Thursday, December 17, 1998

PAL Creditors Seen Hesitating to Reopen Lines

Business World
Thursday, December 17, 1998
Ma. Salve Duplito

Philippines Airlines, Inc.’s (PAL) creditors are not likely to reopen their credit lines to be the beleaguered airline, wary of the $2.1 billion debt hanging over the company, Hong Kong Bank Markets has said.

Hong Kong Bank Markets is the Hong Kong-based treasury arm of Hong Kong and Shanghai Banking Corp.

In a study titled Asian Bond Markets: The View, Hong Kong bank unit said: “PAL’s highly leveraged credit profile also cast serious doubts on its bankers’ willingness to extend fresh working capital loans to the company.”

Hong Kong Bank’s wholly owned branch in the Philippines has been chosen to lead PAL’s unsecured creditors committee. Its exposure of $5 million is one of the smallest among PAL’s creditors.

Citing June 1998 figures, the study cited that PAL reported a debt-to-equity ratio that shows the airline has borrowed heavily to finance its expansion plans.

In 1996, PAL undertook a refleeting program that cost billions of dollars, at a time its fledgling competitors were starting to establish their own operations.

Unfortunately, the peso’s unexpected fall against the dollar caught PAL in misstep and took the wind from its wings.

Instead of continuing with its ambitious refleeting program, PAL had to ask the Securities and Exchange Commission (SEC) in June for a moratorium on its debts, two thirds of which are owned to export credit agencies.

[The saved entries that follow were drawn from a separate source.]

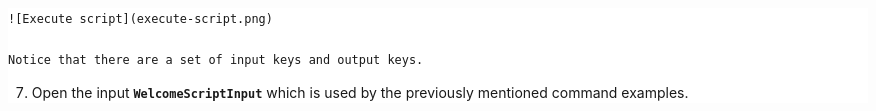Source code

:     ![Execute script](execute-script.png)

    Notice that there are a set of input keys and output keys.

7. Open the input **`WelcomeScriptInput`** which is used by the previously mentioned command examples.
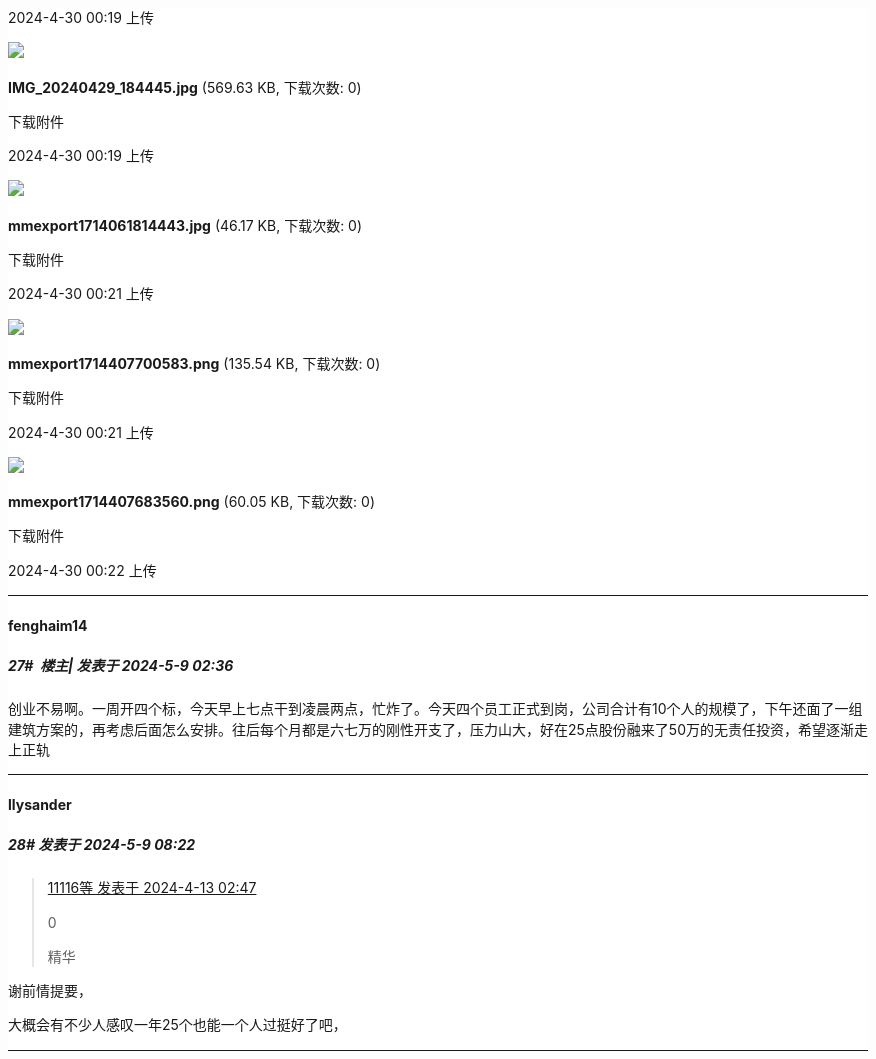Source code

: 2024-4-30 00:19 上传

<img src="https://img.saraba1st.com/forum/202404/30/001952zh8jiim8nb7nweyn.jpg" referrerpolicy="no-referrer">

<strong>IMG_20240429_184445.jpg</strong> (569.63 KB, 下载次数: 0)

下载附件

2024-4-30 00:19 上传

<img src="https://img.saraba1st.com/forum/202404/30/002105na9jcdhflph7jar2.jpg" referrerpolicy="no-referrer">

<strong>mmexport1714061814443.jpg</strong> (46.17 KB, 下载次数: 0)

下载附件

2024-4-30 00:21 上传

<img src="https://img.saraba1st.com/forum/202404/30/002157uodixtrsxqd4kqh3.png" referrerpolicy="no-referrer">

<strong>mmexport1714407700583.png</strong> (135.54 KB, 下载次数: 0)

下载附件

2024-4-30 00:21 上传

<img src="https://img.saraba1st.com/forum/202404/30/002202azbtl55jteqjjjy3.png" referrerpolicy="no-referrer">

<strong>mmexport1714407683560.png</strong> (60.05 KB, 下载次数: 0)

下载附件

2024-4-30 00:22 上传

*****

####  fenghaim14  
##### 27#         楼主| 发表于 2024-5-9 02:36

创业不易啊。一周开四个标，今天早上七点干到凌晨两点，忙炸了。今天四个员工正式到岗，公司合计有10个人的规模了，下午还面了一组建筑方案的，再考虑后面怎么安排。往后每个月都是六七万的刚性开支了，压力山大，好在25点股份融来了50万的无责任投资，希望逐渐走上正轨

*****

####  llysander  
##### 28#       发表于 2024-5-9 08:22

<blockquote><a href="httphttps://bbs.saraba1st.com/2b/forum.php?mod=redirect&amp;goto=findpost&amp;pid=64579168&amp;ptid=2179677" target="_blank">11116等 发表于 2024-4-13 02:47</a>

0

精华        </blockquote>
谢前情提要，

大概会有不少人感叹一年25个也能一个人过挺好了吧，

------------------------------------------------------------------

“Turning around the company’s financial condition will be challenging,” Hong Kong Bank said.

Even the government has admitted that despite repeated attempts from President Estrada, the search for a strategic investor that would help turn around PAL’s finances and the $150 million fresh capital infusion needed to breathe new life into PAL, has become extremely difficult.

The government is now trying to persuade the Japanese government to extend a loan to National Development Corp. amounting to $150 million, which the agency will in turn relend to PAL.

Under the company’s rehabilitation plan, PAL would need a fresh capital infusion of $150 million, a reduction in manpower, a spinoff in non-core businesses and a debt repayment scheme.